Extending a Pega Strategic Application with custom requirements is a common challenge — done wrong, it creates upgrade debt that compounds over time. This article presents a real-world pattern from a financial services engagement: building a regulatory accreditation model as a fully separate application integrated to Pega AIM via OOTB Skills, keeping the core application clean and upgradable while satisfying a complex regulator requirement.
Every custom rule you bolt into a Strategic Application is a rule you’ll have to re-test at the next upgrade.
On Pega Cloud, upgrades are frequent and increasingly automated. Extension hygiene, i.e. how cleanly your customizations sit relative to the OOTB core, is what determines whether each upgrade is a routine event or a disruptive project.
So what do you do when a significant regulatory requirement arrives that simply doesn’t fit the OOTB model?
The requirement
On a recent financial services engagement, the regulator required a structured accreditation model for operators working inside the alert investigation management system. The customer was running Pega AIM, which handles assignment routing and case management for financial crime investigations, but AIM has no native accreditation capability.
The accreditation model requirement was specific:
- Operators must complete a defined threshold of cases successfully before progressing to the next skill level
- Any failed case review resets the counter for that operator
- Alongside automatic counters, manual approval steps are required before a skill level is formally granted
- Skill level directly determines which cases an operator can be assigned to
If you decide to build counters, workflow, and approval logic directly inside AIM, then you will face a problem: every piece of that logic becomes a customization that lives inside a Strategic Application — tested against the current version, fragile at the next upgrade.
The pattern: separate application, OOTB integration point
Instead, we built accreditation as an entirely separate Pega application, responsible for all accreditation business logic.
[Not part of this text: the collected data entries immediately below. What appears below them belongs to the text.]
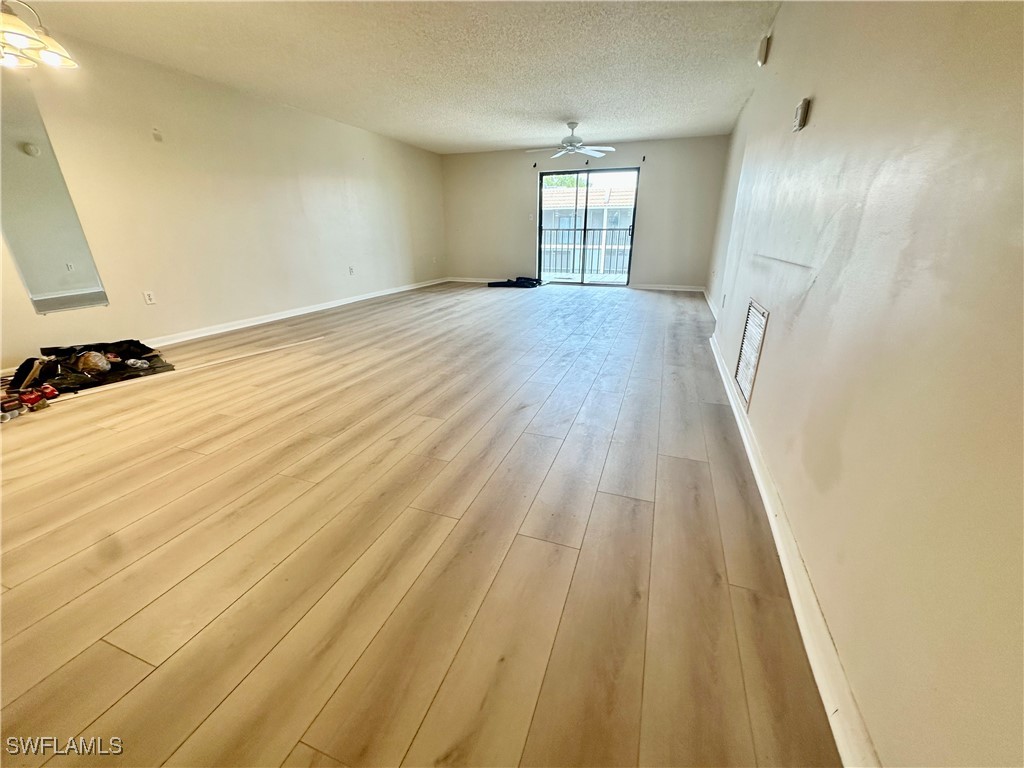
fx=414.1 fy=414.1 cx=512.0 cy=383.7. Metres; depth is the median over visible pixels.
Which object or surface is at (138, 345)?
black plastic bag
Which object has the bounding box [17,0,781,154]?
ceiling
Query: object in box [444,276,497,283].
back baseboard
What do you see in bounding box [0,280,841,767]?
floor
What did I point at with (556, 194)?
neighboring building
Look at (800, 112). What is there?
thermostat
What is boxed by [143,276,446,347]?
left baseboard
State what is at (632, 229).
sliding glass door
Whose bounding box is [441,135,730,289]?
back wall
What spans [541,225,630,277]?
balcony railing
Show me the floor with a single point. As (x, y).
(136, 605)
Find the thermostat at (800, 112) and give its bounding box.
[792,98,810,131]
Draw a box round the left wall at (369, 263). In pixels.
[0,26,445,373]
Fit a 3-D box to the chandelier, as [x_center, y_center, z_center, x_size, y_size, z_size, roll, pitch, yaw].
[-2.576,-1.916,2.000,0.581,0.524,0.593,7,22,18]
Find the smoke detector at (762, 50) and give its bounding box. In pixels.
[756,35,770,65]
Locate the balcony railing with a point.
(573, 265)
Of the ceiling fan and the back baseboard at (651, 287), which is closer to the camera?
the ceiling fan
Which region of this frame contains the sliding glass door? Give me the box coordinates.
[537,166,638,285]
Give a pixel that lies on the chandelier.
(20, 35)
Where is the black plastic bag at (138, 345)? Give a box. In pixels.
[23,339,174,394]
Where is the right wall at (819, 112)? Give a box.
[701,0,1023,767]
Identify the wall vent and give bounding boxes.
[734,299,768,408]
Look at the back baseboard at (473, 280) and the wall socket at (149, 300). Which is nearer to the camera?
the wall socket at (149, 300)
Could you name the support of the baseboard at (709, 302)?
attached to the right wall at (819, 112)
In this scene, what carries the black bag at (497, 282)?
on the floor
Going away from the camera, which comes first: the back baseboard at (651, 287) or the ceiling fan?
the ceiling fan
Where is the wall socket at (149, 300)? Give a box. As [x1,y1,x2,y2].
[143,290,155,304]
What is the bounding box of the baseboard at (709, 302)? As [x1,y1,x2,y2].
[702,288,718,319]
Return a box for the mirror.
[0,83,107,314]
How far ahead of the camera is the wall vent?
2.37 m
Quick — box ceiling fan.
[523,121,616,159]
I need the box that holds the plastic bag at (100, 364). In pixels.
[73,351,110,373]
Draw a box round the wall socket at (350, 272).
[348,266,355,274]
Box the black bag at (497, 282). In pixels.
[486,276,541,287]
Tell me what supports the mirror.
attached to the left wall at (369, 263)
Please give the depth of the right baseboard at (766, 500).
1.21 m
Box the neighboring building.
[541,176,638,274]
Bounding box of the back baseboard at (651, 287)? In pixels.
[628,282,703,291]
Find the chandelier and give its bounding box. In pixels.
[0,0,78,70]
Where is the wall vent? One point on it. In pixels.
(740, 366)
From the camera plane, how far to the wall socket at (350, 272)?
6.11 m
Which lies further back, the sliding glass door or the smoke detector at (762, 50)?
the sliding glass door
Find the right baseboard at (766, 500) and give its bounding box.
[708,325,879,767]
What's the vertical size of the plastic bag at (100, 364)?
0.131 m
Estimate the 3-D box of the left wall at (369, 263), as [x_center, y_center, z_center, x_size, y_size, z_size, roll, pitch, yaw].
[-2.988,-1.893,4.633,0.171,2.432,9.405,7,22,18]

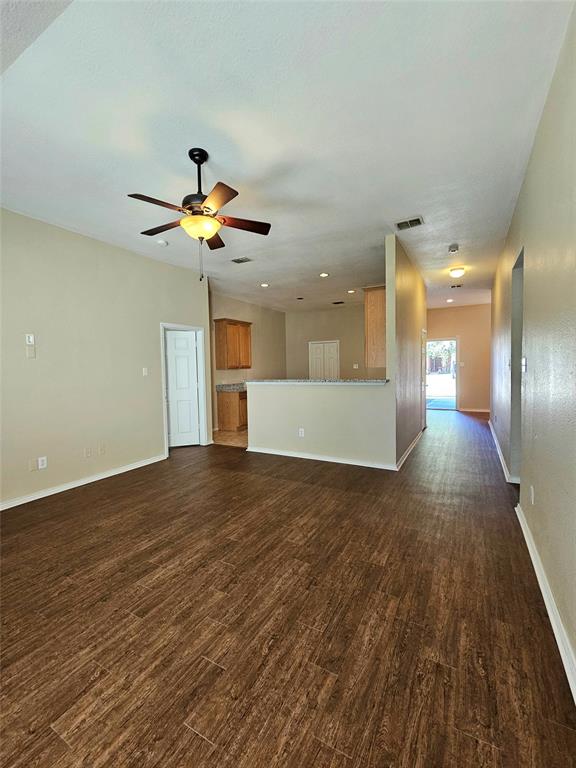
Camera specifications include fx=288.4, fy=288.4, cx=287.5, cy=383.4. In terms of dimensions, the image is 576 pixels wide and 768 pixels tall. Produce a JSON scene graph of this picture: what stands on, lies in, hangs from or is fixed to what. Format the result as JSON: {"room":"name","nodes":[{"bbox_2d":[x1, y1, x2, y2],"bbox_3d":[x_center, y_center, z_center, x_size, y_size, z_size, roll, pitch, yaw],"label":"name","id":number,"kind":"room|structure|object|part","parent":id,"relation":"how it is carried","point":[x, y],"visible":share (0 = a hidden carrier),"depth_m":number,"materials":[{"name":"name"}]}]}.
{"room":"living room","nodes":[
{"label":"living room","id":0,"kind":"room"},
{"bbox_2d":[0,207,210,508],"bbox_3d":[-2.720,-0.285,3.264,0.128,3.058,4.996,1,3,29],"label":"left wall","id":1,"kind":"structure","parent":0,"point":[155,444],"depth_m":3.48,"materials":[{"name":"beige paint"}]},
{"bbox_2d":[25,333,34,345],"bbox_3d":[-2.769,-0.478,3.095,0.015,0.116,0.064,1,3,29],"label":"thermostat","id":2,"kind":"object","parent":1,"relation":"attached to","point":[30,339],"visible":1,"depth_m":3.09,"materials":[{"name":"white plastic"}]},
{"bbox_2d":[26,346,35,358],"bbox_3d":[-2.757,-0.330,3.094,0.025,0.122,0.070,1,3,29],"label":"wall plate","id":3,"kind":"object","parent":1,"relation":"attached to","point":[30,355],"visible":0.99,"depth_m":3.09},
{"bbox_2d":[28,458,36,470],"bbox_3d":[-2.743,0.875,3.099,0.009,0.120,0.070,1,3,29],"label":"wall plate","id":4,"kind":"object","parent":1,"relation":"attached to","point":[34,465],"visible":0.99,"depth_m":3.10,"materials":[{"name":"white plastic"}]},
{"bbox_2d":[38,456,46,468],"bbox_3d":[-2.708,0.870,3.181,0.009,0.117,0.071,1,3,29],"label":"wall socket","id":5,"kind":"object","parent":1,"relation":"attached to","point":[40,460],"visible":0.99,"depth_m":3.18,"materials":[{"name":"white plastic"}]},
{"bbox_2d":[0,453,165,510],"bbox_3d":[-2.802,1.214,2.960,0.016,0.088,3.728,1,3,29],"label":"baseboard","id":6,"kind":"structure","parent":1,"relation":"attached to","point":[130,468],"depth_m":3.42,"materials":[{"name":"white paint"}]},
{"bbox_2d":[84,446,91,457],"bbox_3d":[-2.458,0.845,3.553,0.010,0.120,0.071,1,3,29],"label":"wall socket","id":7,"kind":"object","parent":1,"relation":"attached to","point":[87,452],"visible":0.98,"depth_m":3.55,"materials":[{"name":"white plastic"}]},
{"bbox_2d":[98,443,105,454],"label":"wall plate","id":8,"kind":"object","parent":1,"relation":"attached to","point":[102,449],"visible":0.97,"depth_m":3.70,"materials":[{"name":"white plastic"}]},
{"bbox_2d":[142,367,147,375],"bbox_3d":[-2.072,-0.176,4.184,0.016,0.118,0.073,1,3,29],"label":"light switch","id":9,"kind":"object","parent":1,"relation":"attached to","point":[144,373],"visible":0.98,"depth_m":4.18,"materials":[{"name":"white plastic"}]},
{"bbox_2d":[164,328,201,448],"bbox_3d":[-1.948,0.112,5.073,0.717,1.986,0.107,-2,3,-17],"label":"white door","id":10,"kind":"structure","parent":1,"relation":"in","point":[190,355],"depth_m":5.11,"materials":[{"name":"white paint"}]},
{"bbox_2d":[159,322,208,454],"bbox_3d":[-1.770,0.092,4.874,0.161,2.086,0.901,1,3,29],"label":"door frame","id":11,"kind":"structure","parent":1,"relation":"attached to","point":[197,328],"depth_m":5.08,"materials":[{"name":"white paint"}]},
{"bbox_2d":[212,428,247,447],"bbox_3d":[0.149,1.046,6.582,3.171,0.094,3.685,1,3,29],"label":"kitchen floor","id":12,"kind":"structure","parent":0,"point":[234,438],"depth_m":5.74,"materials":[{"name":"beige tile"}]},
{"bbox_2d":[217,389,247,430],"bbox_3d":[-1.077,0.578,6.753,0.653,0.867,0.942,1,3,29],"label":"base cabinet","id":13,"kind":"object","parent":12,"relation":"on","point":[223,399],"visible":0.52,"depth_m":6.40,"materials":[{"name":"brown wood"}]},
{"bbox_2d":[216,382,245,391],"bbox_3d":[-0.997,0.066,6.782,0.747,0.145,1.193,1,3,29],"label":"kitchen countertop","id":14,"kind":"structure","parent":13,"relation":"on","point":[219,386],"depth_m":6.54,"materials":[{"name":"grey stone"}]},
{"bbox_2d":[210,289,285,429],"bbox_3d":[-1.141,-0.530,7.229,0.126,3.070,4.171,1,3,29],"label":"kitchen left wall","id":15,"kind":"structure","parent":0,"point":[257,347],"depth_m":7.44,"materials":[{"name":"beige paint"}]},
{"bbox_2d":[214,319,251,368],"bbox_3d":[-1.262,-0.904,6.710,0.373,1.055,0.923,1,3,29],"label":"upper cabinet","id":16,"kind":"object","parent":15,"relation":"attached to","point":[223,320],"visible":1,"depth_m":6.45,"materials":[{"name":"brown wood"}]},
{"bbox_2d":[0,0,573,315],"bbox_3d":[0.628,-1.971,4.799,6.011,0.112,10.867,1,3,29],"label":"ceiling","id":17,"kind":"structure","parent":0,"point":[220,155],"depth_m":1.98,"materials":[{"name":"white paint"}]},
{"bbox_2d":[156,239,167,246],"bbox_3d":[-1.643,-1.829,3.759,0.132,0.039,0.131,1,3,29],"label":"smoke detector","id":18,"kind":"object","parent":17,"relation":"attached to","point":[162,242],"visible":1,"depth_m":3.72,"materials":[{"name":"white plastic"}]},
{"bbox_2d":[128,147,271,285],"bbox_3d":[-0.682,-1.289,2.289,1.066,1.005,1.051,1,3,29],"label":"ceiling fan","id":19,"kind":"object","parent":17,"relation":"hanging from","point":[209,199],"visible":0.99,"depth_m":2.21,"materials":[{"name":"brown metal"}]},
{"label":"blade","id":20,"kind":"part","parent":19,"relation":"part of","materials":[{"name":"brown wood"}]},
{"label":"blade","id":21,"kind":"part","parent":19,"relation":"part of","materials":[{"name":"brown wood"}]},
{"bbox_3d":[-0.712,-1.570,2.306,0.162,0.564,0.176,1,3,29],"label":"downrod","id":22,"kind":"part","parent":19,"relation":"part of","materials":[{"name":"black metal"}]},
{"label":"blade","id":23,"kind":"part","parent":19,"relation":"part of","materials":[{"name":"brown wood"}]},
{"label":"blade","id":24,"kind":"part","parent":19,"relation":"part of","materials":[{"name":"brown wood"}]},
{"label":"blade","id":25,"kind":"part","parent":19,"relation":"part of","materials":[{"name":"brown wood"}]},
{"bbox_2d":[231,256,251,263],"bbox_3d":[-0.715,-1.892,4.417,0.306,0.013,0.192,1,3,29],"label":"ceiling vent","id":26,"kind":"object","parent":17,"relation":"attached to","point":[241,260],"visible":0.99,"depth_m":4.41,"materials":[{"name":"metal"}]},
{"bbox_2d":[260,282,268,287],"bbox_3d":[-0.472,-2.006,5.871,0.185,0.011,0.185,1,3,29],"label":"recessed light","id":27,"kind":"object","parent":17,"relation":"in","point":[265,284],"visible":0.99,"depth_m":5.86,"materials":[{"name":"white"}]},
{"bbox_2d":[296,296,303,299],"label":"recessed light","id":28,"kind":"object","parent":17,"relation":"in","point":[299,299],"visible":0.98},
{"bbox_2d":[319,272,328,277],"bbox_3d":[0.661,-1.981,5.250,0.179,0.011,0.179,1,3,29],"label":"recessed light","id":29,"kind":"object","parent":17,"relation":"in","point":[323,275],"visible":0.98,"depth_m":5.24,"materials":[{"name":"white"}]},
{"bbox_2d":[332,300,344,304],"bbox_3d":[1.308,-2.099,7.480,0.316,0.015,0.228,1,3,29],"label":"ceiling vent","id":30,"kind":"object","parent":17,"relation":"attached to","point":[341,302],"visible":0.99,"depth_m":7.46,"materials":[{"name":"black metal"}]},
{"bbox_2d":[347,289,355,293],"bbox_3d":[1.413,-2.048,6.402,0.180,0.012,0.180,1,3,29],"label":"recessed light","id":31,"kind":"object","parent":17,"relation":"in","point":[352,291],"visible":0.98,"depth_m":6.39,"materials":[{"name":"white"}]},
{"bbox_2d":[395,216,423,230],"bbox_3d":[1.418,-1.871,3.374,0.299,0.014,0.215,1,3,29],"label":"ceiling vent","id":32,"kind":"object","parent":17,"relation":"attached to","point":[416,221],"visible":1,"depth_m":3.36,"materials":[{"name":"metal"}]},
{"bbox_2d":[445,298,453,302],"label":"recessed light","id":33,"kind":"object","parent":17,"relation":"in","point":[448,300],"visible":0.99,"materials":[{"name":"white"}]},
{"bbox_2d":[447,243,459,253],"bbox_3d":[2.367,-1.927,4.123,0.147,0.068,0.150,1,3,29],"label":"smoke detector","id":34,"kind":"object","parent":17,"relation":"attached to","point":[454,247],"visible":0.99,"depth_m":4.08,"materials":[{"name":"white"}]},
{"bbox_2d":[450,283,462,287],"bbox_3d":[3.600,-2.073,6.122,0.276,0.018,0.211,1,3,29],"label":"ceiling vent","id":35,"kind":"object","parent":17,"relation":"attached to","point":[458,286],"visible":0.99,"depth_m":6.12,"materials":[{"name":"metal"}]},
{"bbox_2d":[449,266,464,277],"bbox_3d":[2.942,-1.926,5.023,0.239,0.124,0.242,1,3,29],"label":"ceiling light","id":36,"kind":"object","parent":17,"relation":"attached to","point":[458,273],"visible":0.98,"depth_m":4.96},
{"bbox_2d":[0,406,575,767],"bbox_3d":[0.714,1.154,4.684,5.910,0.102,11.567,1,3,29],"label":"wood floor","id":37,"kind":"structure","parent":0,"point":[225,568],"depth_m":1.56,"materials":[{"name":"brown wood"}]},
{"bbox_2d":[245,380,391,466],"bbox_3d":[0.366,0.545,4.336,2.292,1.139,0.134,1,3,29],"label":"half wall","id":38,"kind":"structure","parent":0,"point":[337,397],"depth_m":4.18,"materials":[{"name":"beige paint"}]},
{"bbox_2d":[298,428,304,436],"bbox_3d":[0.200,0.741,4.350,0.080,0.124,0.017,1,3,29],"label":"wall socket","id":39,"kind":"object","parent":38,"relation":"attached to","point":[299,433],"visible":0.98,"depth_m":4.35,"materials":[{"name":"white plastic"}]},
{"bbox_2d":[244,378,389,384],"bbox_3d":[0.434,-0.037,4.599,2.450,0.048,0.831,1,3,29],"label":"bar countertop","id":40,"kind":"structure","parent":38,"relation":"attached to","point":[341,381],"depth_m":4.17,"materials":[{"name":"grey stone"}]},
{"bbox_2d":[249,446,396,469],"bbox_3d":[0.381,1.079,4.275,2.237,0.086,0.016,1,3,29],"label":"baseboard","id":41,"kind":"structure","parent":38,"relation":"attached to","point":[320,459],"depth_m":4.18,"materials":[{"name":"white paint"}]},
{"bbox_2d":[285,303,369,379],"bbox_3d":[1.517,-0.660,8.195,3.427,3.013,0.126,1,3,29],"label":"kitchen back wall","id":42,"kind":"structure","parent":0,"point":[320,334],"depth_m":8.24,"materials":[{"name":"beige paint"}]},
{"bbox_2d":[308,341,339,379],"bbox_3d":[1.076,-0.234,8.721,0.979,2.075,0.099,1,3,29],"label":"pantry door","id":43,"kind":"structure","parent":42,"relation":"in","point":[317,352],"depth_m":8.70,"materials":[{"name":"white paint"}]},
{"bbox_2d":[353,363,358,368],"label":"light switch","id":44,"kind":"object","parent":42,"relation":"attached to","point":[355,367],"visible":0.99,"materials":[{"name":"white plastic"}]},
{"bbox_2d":[387,230,425,468],"bbox_3d":[2.166,-0.488,5.141,0.125,3.085,3.388,1,3,29],"label":"hallway wall","id":45,"kind":"structure","parent":0,"point":[402,289],"depth_m":4.23,"materials":[{"name":"beige paint"}]},
{"bbox_2d":[364,285,385,369],"bbox_3d":[1.446,-0.828,4.411,0.347,1.135,0.829,1,3,29],"label":"upper cabinet","id":46,"kind":"object","parent":45,"relation":"attached to","point":[374,312],"visible":0.56,"depth_m":4.08,"materials":[{"name":"brown wood"}]},
{"bbox_2d":[395,427,424,469],"bbox_3d":[2.034,1.007,4.772,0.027,0.094,2.756,1,3,29],"label":"baseboard","id":47,"kind":"structure","parent":45,"relation":"attached to","point":[420,434],"depth_m":4.41,"materials":[{"name":"white paint"}]},
{"bbox_2d":[421,330,426,427],"bbox_3d":[2.785,-0.021,6.021,0.127,2.077,0.898,1,3,29],"label":"hallway door","id":48,"kind":"structure","parent":45,"relation":"in","point":[424,394],"depth_m":5.99,"materials":[{"name":"white"}]},
{"bbox_2d":[428,303,490,412],"bbox_3d":[4.974,-0.711,8.479,2.577,3.057,0.124,1,3,29],"label":"hallway end wall","id":49,"kind":"structure","parent":0,"point":[440,329],"depth_m":8.26,"materials":[{"name":"beige paint"}]},
{"bbox_2d":[426,338,458,410],"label":"doorway","id":50,"kind":"object","parent":49,"relation":"in","point":[456,399],"visible":0.7,"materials":[{"name":"glass"}]},
{"bbox_2d":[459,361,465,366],"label":"light switch","id":51,"kind":"object","parent":49,"relation":"attached to","point":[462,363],"visible":0.99,"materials":[{"name":"white plastic"}]},
{"bbox_2d":[459,407,489,412],"bbox_3d":[5.593,0.750,8.226,1.435,0.093,0.016,1,3,29],"label":"baseboard","id":52,"kind":"structure","parent":49,"relation":"attached to","point":[477,410],"depth_m":8.33,"materials":[{"name":"white paint"}]},
{"bbox_2d":[491,3,575,693],"bbox_3d":[2.200,-0.390,2.776,0.130,2.963,9.032,1,3,29],"label":"right wall","id":53,"kind":"structure","parent":0,"point":[541,123],"depth_m":1.70,"materials":[{"name":"paint"}]},
{"bbox_2d":[488,418,514,484],"bbox_3d":[3.419,0.988,4.792,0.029,0.092,4.118,1,3,29],"label":"baseboard","id":54,"kind":"structure","parent":53,"relation":"attached to","point":[499,452],"depth_m":4.02,"materials":[{"name":"white paint"}]},
{"bbox_2d":[510,246,523,483],"bbox_3d":[2.437,-0.094,2.897,0.161,2.507,1.016,1,3,29],"label":"doorway","id":55,"kind":"object","parent":53,"relation":"in","point":[516,305],"visible":0.29,"depth_m":3.25,"materials":[{"name":"grey paint"}]},
{"bbox_2d":[521,357,526,372],"bbox_3d":[1.929,-0.153,2.368,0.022,0.119,0.088,1,3,29],"label":"light switch","id":56,"kind":"object","parent":53,"relation":"attached to","point":[524,362],"visible":0.98,"depth_m":2.34,"materials":[{"name":"white plastic"}]},
{"bbox_2d":[529,485,534,503],"bbox_3d":[1.802,0.820,2.133,0.011,0.118,0.072,1,3,29],"label":"wall socket","id":57,"kind":"object","parent":53,"relation":"attached to","point":[532,500],"visible":0.98,"depth_m":2.12,"materials":[{"name":"white plastic"}]},
{"bbox_2d":[515,502,575,703],"bbox_3d":[1.095,1.241,0.972,0.018,0.092,4.491,1,3,29],"label":"baseboard","id":58,"kind":"structure","parent":53,"relation":"attached to","point":[524,531],"depth_m":1.52,"materials":[{"name":"white paint"}]}
]}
AIM’s role was reduced to a single, clean responsibility: sending one-way events to the accreditation application when cases are completed or reviews are failed.
The accreditation application owns everything else:
- Maintaining per-operator counters, incremented on successful case completion, reset on failed review
- Managing the approval workflow when an operator reaches a counter threshold
- Writing the resulting skill level back to the operator record via Pega Skills
AIM reads those skill levels through its standard OOTB assignment routing configuration — the same mechanism it would use for any skill-based routing. It has no awareness of accreditation logic, counters, or approvals.
The architecture is intentionally one-directional: AIM sends events, accreditation model responds by updating skills, AIM reads skills. No circular dependencies, no shared logic.
How Blueprint accelerated the build
We used Pega Blueprint to design the accreditation application before a line of configuration was written. Blueprint generated the data model for operator counters and the case lifecycle for the approval workflow — imported directly into the working application. The manual build work reduced to three things: plugging the event APIs from AIM, creating the skill definitions, and automating the skill level transition logic.
This is Blueprint’s real value in practice: with significant productivity boost it can help you offset the relative overhead of maintaining this logic in a separate application.
What this kept clean
- Zero changes to AIM’s core flows or routing rules
- Accreditation logic fully isolated: independently configurable, independently testable, independently upgradable
- Routing behavior in AIM adapts automatically as skill levels change — no custom routing rules to maintain
- The accreditation application can evolve with regulatory requirements without touching the Strategic Application
The broader principle
When a new capability doesn’t fit your Strategic Application, don’t force it in. Build it as a separate, separable module — whether that’s a built-on component included in your application’s inheritance stack or a fully independent application integrated through OOTB platform mechanisms like Skills, Data Pages, or APIs.
The integration point matters as much as the separation. Pega Skills worked here because they are natively supported by any Pega application. We leaned on them as an extension point, rather than threading new logic through AIM’s internals.
Either way, the principle holds: keep the OOTB core clean, and every future upgrade stays routine: build current, stay current!